Re: dismax catenated token search

2007-07-19 Thread Chris Hostetter

: > Yes, pf should be replaced by a word proximity query that doesn't
: > require all words to match :)

: 2) dismax parameter that throws word catenations into the MaxDisjunction:
:"a b c" would also search for ab and bc.

that doesn't address the inverse problem: when "pain killer" is indexed
but the user searches for "painkiller"

I believe both problems can be solved by using the NgramTokenizer on a
field in the qf ... but i have not tested this.  (i'm not entreily certain
what the NgramTokenizer does with whitespaces, so it might actually need
to KeywordTokenizer followed by a Filter that strips out interword
whitespace, followed by NgramTokenFilter ... or something like that.


-Hoss



Re: dismax catenated token search

2007-07-19 Thread Yonik Seeley

On 7/19/07, Mike Klaas <[EMAIL PROTECTED]> wrote:


On 19-Jul-07, at 2:49 PM, Yonik Seeley wrote:

> Does anyone have a good idea how to go about searching for
> concatenated tokens?
>
> Say that the index has "painkiller" and the user types in
> "pain killer" (without the quotes).
>
> If one were using the standard request handler, the easiest would be
> to have the client handle it by sending in both variants:
> pain OR killer OR painkiller
>  or a variant like
> "pain killer" OR painkiller
>
> But is there any answer when using dismax?
> Requiring the client to send in pain killer painkiller seems like it
> may decrease relevance too much if you currently use "pf" (phrase
> fields) since the phrase "pain killer painkiller" isn't going to match
> anything.
>
> Thoughts?

Yes, pf should be replaced by a word proximity query that doesn't
require all words to match :)


Some other quick ideas:
1) client issues two separate queries... "pain killer" and
"painkiller" and merges
  results.
2) dismax parameter that throws word catenations into the MaxDisjunction:
  "a b c" would also search for ab and bc.

-Yonik


Re: dismax catenated token search

2007-07-19 Thread Mike Klaas


On 19-Jul-07, at 2:49 PM, Yonik Seeley wrote:

Does anyone have a good idea how to go about searching for  
concatenated tokens?


Say that the index has "painkiller" and the user types in
"pain killer" (without the quotes).

If one were using the standard request handler, the easiest would be
to have the client handle it by sending in both variants:
pain OR killer OR painkiller
 or a variant like
"pain killer" OR painkiller

But is there any answer when using dismax?
Requiring the client to send in pain killer painkiller seems like it
may decrease relevance too much if you currently use "pf" (phrase
fields) since the phrase "pain killer painkiller" isn't going to match
anything.

Thoughts?


Yes, pf should be replaced by a word proximity query that doesn't  
require all words to match :)


-Mike


dismax catenated token search

2007-07-19 Thread Yonik Seeley

Does anyone have a good idea how to go about searching for concatenated tokens?
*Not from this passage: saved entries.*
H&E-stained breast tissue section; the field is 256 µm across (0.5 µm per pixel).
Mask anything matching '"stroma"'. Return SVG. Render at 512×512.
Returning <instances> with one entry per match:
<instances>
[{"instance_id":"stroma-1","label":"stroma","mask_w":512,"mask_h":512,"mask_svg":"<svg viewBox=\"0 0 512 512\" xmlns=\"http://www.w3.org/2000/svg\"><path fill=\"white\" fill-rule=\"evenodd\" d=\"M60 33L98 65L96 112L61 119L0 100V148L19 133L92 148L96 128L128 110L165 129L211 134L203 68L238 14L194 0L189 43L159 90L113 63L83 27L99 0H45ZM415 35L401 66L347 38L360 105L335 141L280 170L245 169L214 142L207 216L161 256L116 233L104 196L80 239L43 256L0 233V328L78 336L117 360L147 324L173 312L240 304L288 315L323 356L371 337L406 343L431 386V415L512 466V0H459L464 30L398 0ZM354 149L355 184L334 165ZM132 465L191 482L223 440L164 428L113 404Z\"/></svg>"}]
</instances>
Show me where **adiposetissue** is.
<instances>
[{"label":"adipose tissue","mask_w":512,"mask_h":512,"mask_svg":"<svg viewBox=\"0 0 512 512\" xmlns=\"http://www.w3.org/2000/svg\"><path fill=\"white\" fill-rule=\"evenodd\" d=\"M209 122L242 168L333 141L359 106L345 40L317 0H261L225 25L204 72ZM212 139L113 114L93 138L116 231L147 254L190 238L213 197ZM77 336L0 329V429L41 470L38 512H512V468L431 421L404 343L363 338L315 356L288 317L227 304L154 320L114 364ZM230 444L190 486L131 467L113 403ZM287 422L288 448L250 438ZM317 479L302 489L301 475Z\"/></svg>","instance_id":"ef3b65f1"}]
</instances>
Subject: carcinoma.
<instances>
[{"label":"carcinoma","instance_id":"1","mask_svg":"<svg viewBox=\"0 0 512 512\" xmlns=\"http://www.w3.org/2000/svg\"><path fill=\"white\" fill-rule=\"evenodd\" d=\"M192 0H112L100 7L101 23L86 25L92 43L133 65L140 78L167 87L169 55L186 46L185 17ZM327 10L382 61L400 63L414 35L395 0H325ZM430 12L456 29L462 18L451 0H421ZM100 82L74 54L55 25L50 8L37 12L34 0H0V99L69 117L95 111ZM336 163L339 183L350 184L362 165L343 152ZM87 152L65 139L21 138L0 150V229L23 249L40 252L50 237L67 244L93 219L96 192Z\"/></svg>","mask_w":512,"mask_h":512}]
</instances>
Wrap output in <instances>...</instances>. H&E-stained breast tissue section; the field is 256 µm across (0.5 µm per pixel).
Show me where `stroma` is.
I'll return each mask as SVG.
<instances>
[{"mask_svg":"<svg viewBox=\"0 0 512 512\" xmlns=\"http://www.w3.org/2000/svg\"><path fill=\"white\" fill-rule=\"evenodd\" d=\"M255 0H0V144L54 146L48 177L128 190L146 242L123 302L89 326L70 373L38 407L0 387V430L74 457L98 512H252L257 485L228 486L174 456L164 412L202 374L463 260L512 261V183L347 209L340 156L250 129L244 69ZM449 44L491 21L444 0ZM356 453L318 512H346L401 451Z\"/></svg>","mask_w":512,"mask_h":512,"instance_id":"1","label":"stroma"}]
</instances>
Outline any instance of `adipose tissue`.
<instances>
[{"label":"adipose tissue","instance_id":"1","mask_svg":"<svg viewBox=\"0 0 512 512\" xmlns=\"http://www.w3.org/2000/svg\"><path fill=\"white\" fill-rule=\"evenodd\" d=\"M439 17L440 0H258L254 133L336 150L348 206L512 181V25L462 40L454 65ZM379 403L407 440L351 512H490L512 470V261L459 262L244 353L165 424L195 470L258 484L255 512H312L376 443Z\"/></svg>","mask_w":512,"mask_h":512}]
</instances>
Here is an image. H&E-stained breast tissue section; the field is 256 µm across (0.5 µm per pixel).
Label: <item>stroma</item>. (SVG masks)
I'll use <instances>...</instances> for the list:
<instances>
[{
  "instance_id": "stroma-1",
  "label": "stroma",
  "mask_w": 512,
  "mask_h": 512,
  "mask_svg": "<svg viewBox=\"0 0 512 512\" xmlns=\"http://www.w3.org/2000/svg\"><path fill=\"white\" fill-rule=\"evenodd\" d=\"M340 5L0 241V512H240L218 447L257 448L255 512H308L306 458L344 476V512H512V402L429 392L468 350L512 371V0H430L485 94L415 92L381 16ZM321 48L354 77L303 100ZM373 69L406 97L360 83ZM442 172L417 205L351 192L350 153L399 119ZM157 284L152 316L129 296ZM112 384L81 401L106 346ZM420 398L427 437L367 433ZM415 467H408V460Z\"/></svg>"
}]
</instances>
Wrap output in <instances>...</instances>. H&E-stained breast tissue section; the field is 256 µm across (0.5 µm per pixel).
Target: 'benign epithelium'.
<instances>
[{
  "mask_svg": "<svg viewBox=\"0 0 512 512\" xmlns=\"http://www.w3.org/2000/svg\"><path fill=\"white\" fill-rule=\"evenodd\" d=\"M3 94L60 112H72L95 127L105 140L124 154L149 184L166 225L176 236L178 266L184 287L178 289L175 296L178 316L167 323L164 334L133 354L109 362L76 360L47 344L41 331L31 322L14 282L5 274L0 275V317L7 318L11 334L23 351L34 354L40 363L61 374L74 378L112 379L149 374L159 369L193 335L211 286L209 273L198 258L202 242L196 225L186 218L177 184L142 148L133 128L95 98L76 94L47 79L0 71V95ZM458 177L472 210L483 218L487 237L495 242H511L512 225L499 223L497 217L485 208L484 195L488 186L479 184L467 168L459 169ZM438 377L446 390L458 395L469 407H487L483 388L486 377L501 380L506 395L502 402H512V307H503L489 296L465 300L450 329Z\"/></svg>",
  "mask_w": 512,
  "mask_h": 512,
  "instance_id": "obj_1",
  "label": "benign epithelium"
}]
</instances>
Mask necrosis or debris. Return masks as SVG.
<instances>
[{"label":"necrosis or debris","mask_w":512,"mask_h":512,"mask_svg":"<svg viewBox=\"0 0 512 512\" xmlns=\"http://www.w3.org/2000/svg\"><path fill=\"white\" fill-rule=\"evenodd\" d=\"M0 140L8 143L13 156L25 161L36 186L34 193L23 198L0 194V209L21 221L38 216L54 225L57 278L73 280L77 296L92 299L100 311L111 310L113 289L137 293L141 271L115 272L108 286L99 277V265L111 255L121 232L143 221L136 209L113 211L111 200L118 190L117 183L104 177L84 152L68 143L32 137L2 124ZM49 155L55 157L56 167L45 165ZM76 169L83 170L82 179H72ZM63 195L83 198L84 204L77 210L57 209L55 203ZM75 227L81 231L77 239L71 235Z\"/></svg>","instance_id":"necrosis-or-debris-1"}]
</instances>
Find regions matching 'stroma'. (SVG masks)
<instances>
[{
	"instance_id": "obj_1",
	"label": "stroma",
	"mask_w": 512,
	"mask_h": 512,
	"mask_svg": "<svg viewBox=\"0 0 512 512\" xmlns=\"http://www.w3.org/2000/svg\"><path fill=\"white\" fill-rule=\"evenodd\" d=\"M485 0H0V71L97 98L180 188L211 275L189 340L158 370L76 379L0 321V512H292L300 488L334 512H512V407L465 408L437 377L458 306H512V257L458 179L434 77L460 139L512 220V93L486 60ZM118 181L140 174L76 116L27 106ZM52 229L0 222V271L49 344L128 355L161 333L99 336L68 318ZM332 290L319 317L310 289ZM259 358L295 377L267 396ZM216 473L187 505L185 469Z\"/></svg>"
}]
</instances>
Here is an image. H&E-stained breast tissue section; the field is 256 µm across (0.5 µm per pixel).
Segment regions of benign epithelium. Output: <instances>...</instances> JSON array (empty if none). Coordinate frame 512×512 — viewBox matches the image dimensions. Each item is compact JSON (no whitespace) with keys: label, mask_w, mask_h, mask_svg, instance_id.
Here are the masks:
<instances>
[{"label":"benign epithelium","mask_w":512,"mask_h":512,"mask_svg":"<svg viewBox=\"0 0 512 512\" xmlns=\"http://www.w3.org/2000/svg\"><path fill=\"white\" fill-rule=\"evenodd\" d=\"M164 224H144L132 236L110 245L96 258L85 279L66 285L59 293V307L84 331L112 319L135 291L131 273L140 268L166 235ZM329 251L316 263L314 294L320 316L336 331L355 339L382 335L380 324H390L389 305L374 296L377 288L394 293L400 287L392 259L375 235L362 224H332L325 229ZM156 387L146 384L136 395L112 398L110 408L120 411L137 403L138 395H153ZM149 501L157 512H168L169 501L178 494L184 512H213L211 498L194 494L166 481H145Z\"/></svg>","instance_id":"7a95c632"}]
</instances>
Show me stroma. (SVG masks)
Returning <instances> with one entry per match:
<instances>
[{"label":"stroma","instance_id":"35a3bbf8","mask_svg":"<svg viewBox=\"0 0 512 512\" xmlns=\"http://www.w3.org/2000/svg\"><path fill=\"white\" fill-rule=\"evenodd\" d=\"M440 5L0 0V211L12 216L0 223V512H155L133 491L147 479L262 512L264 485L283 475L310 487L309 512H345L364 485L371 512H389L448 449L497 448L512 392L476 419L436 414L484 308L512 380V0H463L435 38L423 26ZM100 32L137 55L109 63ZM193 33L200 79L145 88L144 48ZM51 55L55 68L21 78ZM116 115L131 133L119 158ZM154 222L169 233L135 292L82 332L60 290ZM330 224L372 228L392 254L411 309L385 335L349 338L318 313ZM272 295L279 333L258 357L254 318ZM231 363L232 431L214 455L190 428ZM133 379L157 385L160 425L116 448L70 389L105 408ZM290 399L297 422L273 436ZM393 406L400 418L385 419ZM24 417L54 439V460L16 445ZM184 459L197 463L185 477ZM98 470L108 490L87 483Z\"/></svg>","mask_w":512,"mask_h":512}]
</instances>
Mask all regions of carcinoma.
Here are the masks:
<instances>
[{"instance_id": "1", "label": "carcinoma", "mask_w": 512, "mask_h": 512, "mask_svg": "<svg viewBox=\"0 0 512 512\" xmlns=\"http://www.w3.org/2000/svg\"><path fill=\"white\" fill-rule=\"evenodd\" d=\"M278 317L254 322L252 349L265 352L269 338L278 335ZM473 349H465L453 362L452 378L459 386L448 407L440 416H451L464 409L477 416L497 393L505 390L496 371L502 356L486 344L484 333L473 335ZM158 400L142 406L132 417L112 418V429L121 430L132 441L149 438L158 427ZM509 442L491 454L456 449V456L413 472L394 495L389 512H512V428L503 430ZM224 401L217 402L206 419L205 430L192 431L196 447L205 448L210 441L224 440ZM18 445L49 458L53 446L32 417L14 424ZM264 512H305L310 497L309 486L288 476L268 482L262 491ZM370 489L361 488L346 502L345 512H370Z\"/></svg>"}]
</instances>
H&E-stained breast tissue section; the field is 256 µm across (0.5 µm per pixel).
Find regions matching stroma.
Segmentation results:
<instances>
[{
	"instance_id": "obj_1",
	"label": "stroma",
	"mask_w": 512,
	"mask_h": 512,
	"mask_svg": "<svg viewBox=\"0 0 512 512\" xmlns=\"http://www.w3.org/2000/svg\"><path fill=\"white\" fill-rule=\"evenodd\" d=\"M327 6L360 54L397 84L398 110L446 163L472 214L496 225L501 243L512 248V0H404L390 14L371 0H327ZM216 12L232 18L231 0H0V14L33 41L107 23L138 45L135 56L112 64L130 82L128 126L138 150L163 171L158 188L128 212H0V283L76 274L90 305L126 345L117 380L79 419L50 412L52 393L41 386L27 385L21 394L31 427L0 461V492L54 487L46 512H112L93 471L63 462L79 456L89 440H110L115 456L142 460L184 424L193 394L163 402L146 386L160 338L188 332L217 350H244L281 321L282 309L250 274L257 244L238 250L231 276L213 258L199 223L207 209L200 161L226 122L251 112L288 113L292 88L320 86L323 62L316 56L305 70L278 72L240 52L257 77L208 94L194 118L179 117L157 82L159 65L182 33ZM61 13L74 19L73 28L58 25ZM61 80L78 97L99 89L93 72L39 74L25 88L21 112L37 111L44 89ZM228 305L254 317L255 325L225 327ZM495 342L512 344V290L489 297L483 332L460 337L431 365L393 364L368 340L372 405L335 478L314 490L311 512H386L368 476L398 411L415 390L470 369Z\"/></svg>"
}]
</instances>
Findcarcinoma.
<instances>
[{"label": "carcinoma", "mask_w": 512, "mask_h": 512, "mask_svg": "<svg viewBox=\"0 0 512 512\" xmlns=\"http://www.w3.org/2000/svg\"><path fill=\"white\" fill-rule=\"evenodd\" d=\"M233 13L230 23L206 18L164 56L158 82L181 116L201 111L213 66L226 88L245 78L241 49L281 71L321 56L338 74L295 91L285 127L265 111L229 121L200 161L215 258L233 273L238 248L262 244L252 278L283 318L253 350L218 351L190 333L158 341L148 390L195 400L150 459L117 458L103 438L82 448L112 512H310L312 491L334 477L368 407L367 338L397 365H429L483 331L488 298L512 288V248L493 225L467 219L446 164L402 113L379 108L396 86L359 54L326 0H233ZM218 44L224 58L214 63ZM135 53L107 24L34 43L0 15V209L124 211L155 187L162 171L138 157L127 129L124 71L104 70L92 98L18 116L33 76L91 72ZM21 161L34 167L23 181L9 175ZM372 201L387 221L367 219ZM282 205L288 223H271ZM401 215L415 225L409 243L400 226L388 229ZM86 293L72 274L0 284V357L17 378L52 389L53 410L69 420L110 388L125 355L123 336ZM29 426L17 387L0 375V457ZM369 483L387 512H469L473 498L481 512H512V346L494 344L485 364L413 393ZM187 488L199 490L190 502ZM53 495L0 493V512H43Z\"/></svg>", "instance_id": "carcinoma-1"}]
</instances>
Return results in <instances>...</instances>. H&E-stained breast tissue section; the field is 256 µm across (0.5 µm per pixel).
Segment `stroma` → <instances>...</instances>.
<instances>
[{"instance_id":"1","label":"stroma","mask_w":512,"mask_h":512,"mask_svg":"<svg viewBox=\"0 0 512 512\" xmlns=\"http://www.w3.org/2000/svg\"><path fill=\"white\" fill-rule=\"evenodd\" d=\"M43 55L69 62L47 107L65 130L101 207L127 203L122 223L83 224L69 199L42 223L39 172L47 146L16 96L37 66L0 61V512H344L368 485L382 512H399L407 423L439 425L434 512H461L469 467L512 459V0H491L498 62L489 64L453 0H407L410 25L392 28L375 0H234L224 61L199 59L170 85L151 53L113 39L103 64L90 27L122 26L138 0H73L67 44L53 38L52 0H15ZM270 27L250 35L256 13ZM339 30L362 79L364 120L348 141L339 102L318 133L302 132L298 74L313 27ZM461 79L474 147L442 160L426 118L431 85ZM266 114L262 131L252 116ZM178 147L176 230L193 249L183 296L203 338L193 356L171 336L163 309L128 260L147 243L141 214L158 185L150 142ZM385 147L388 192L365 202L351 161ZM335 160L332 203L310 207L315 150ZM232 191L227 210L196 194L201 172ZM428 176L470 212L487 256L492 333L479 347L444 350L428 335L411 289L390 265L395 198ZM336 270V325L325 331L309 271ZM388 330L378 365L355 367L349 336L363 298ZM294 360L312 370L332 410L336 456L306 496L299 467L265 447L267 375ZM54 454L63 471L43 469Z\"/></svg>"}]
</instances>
Say that the index has "painkiller" and the user types in
"pain killer" (without the quotes).

If one were using the standard request handler, the easiest would be
to have the client handle it by sending in both variants:
pain OR killer OR painkiller
 or a variant like
"pain killer" OR painkiller

But is there any answer when using dismax?
Requiring the client to send in pain killer painkiller seems like it
may decrease relevance too much if you currently use "pf" (phrase
fields) since the phrase "pain killer painkiller" isn't going to match
anything.

Thoughts?

-Yonik